Naturally, these first experiments made the young composer want to take his research a step further. That is how he came to apply for an artistic research residency, which he titled Re-sounding bodies. The main goal of this residency is to carry out several tests and analysis in order to determine the best conditions for the harness to diffuse sounds, whether it is in relation to an instrumental gesture or not, and find out what works and what doesn’t.
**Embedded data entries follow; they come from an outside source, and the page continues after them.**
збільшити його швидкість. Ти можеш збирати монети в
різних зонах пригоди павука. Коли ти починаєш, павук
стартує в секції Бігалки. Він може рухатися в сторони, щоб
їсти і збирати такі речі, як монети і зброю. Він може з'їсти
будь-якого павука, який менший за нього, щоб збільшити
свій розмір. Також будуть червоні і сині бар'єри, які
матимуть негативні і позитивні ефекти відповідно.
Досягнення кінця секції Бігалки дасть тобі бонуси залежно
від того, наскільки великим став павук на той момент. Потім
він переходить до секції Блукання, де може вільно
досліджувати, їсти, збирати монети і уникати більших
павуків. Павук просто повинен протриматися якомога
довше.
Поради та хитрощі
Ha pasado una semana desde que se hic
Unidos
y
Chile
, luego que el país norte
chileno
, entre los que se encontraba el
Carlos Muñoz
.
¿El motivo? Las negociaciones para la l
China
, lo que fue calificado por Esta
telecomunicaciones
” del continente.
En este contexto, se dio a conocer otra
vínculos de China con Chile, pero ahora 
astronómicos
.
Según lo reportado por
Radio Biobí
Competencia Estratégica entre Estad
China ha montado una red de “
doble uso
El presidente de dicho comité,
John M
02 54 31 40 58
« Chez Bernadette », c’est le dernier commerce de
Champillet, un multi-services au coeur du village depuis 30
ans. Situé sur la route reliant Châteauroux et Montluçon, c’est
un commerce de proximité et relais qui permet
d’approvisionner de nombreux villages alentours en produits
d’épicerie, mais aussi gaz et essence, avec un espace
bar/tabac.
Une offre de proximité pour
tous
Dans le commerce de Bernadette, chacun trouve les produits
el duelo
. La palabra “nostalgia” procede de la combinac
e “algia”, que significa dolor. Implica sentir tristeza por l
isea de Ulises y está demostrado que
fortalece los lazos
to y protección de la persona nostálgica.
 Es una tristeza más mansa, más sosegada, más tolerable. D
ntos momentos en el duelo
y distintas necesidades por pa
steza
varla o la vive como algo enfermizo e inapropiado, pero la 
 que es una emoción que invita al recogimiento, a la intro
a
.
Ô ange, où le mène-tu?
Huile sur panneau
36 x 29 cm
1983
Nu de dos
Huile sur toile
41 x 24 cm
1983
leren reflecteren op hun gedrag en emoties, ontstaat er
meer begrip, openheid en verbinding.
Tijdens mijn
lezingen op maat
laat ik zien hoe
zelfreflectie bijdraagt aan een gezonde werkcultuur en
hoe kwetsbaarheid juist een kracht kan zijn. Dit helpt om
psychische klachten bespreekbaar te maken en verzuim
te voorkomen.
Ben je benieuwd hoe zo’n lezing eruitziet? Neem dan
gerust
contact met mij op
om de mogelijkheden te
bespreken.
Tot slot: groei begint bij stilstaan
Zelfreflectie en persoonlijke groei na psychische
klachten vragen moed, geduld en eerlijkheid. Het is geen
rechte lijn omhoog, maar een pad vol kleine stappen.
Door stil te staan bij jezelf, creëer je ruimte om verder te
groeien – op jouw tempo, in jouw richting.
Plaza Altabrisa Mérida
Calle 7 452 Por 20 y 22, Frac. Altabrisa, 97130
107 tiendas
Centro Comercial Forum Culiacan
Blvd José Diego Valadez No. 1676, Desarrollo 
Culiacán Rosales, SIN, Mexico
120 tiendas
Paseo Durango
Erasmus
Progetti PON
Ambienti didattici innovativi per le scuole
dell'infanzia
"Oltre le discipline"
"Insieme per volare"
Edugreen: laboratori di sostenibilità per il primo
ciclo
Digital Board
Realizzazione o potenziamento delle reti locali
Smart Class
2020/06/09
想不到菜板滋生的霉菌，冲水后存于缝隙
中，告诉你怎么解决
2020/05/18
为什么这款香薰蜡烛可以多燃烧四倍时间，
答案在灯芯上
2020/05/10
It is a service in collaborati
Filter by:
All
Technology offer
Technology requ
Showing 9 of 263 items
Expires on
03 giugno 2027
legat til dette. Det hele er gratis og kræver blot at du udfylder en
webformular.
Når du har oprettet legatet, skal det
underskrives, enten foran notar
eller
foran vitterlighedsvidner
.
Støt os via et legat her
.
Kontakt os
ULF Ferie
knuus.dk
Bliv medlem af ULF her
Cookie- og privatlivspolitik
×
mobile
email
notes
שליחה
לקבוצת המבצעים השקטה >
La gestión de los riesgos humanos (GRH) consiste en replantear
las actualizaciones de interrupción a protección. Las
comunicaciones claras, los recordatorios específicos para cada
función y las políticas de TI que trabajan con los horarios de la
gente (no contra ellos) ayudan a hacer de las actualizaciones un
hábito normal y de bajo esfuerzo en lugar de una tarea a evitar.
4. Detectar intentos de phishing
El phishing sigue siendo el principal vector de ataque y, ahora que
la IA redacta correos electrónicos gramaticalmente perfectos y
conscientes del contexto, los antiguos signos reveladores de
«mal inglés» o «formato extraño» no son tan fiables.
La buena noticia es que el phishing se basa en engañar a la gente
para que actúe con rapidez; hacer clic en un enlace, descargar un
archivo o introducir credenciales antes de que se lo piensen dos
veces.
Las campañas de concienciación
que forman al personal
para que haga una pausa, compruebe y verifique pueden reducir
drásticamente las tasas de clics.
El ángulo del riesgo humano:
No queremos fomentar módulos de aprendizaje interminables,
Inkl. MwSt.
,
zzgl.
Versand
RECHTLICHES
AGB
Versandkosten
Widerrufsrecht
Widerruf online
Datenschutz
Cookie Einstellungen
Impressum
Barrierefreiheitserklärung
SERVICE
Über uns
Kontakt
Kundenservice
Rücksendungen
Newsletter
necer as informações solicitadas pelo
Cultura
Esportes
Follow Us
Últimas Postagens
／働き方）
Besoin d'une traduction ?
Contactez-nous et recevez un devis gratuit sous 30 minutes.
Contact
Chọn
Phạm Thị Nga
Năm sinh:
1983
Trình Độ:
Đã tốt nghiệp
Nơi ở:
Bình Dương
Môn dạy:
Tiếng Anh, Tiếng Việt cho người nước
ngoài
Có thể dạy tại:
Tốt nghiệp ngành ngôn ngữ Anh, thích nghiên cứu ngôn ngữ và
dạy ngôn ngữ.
“For instance, we know that the human ear can perceive frequencies contained between 20Hz and 20000Hz. With this device, it is more between 70Hz and 1200Hz. However, when we reach a low-pitched sound, we can ‘feel’ sound with the whole body more than we actually hear it. As we get into high-pitched sounds, the sound travels up to the ear: the more we hear it, the less we feel it. In conclusion, we get the feeling that sound travels from the lower part of the body when it is tactile and low-pitched, to the top of the body and towards the head when it is high-pitched. 250Hz seems to be the ideal frequency at which both senses are stimulated equally. Of course, sensations can vary greatly from one individual to another.”
“That is exactly this multimodal aspect of sound perception that I really wanted to explore during my residency: the connection between sound and gesture but also sound and touch. I also wanted to inspect further the carnal dimension, within the body, of this new way of listening. How can we spatialize sounds within the harness to allow for a better sound perception but also to make sound serve the musical discourse? What happens when the source of the sound is not removed, as with any acousmatic discourse, but actually visible?
Can the player actually ‘play’ the body of the listener, like I have myself experienced with the cello player, and how?
Can they ‘touch’ us without physically touching us? This is what I meant by naming my residency ‘Re-sounding bodies’.
And what about if we are not dealing with instruments anymore, bur with instrumental objects, such as a table or a box, etc.? And if the sound that we feel is completely disconnected from the sound we hear?”
Another approach to this could be, instead of “shutting” the ears of the listener, to make them wear bone-conducting headphones so that they are completely emerged in a sphere of sound. The goal of combining the harness and the headphones would be to give a new dimension to sound diffusion, and could be used to listen to music, but also to watch movies…
The ultimate goal, finally, would be to compose for and with the device.
[1] The cochlea is the part of the inner ear involved in hearing.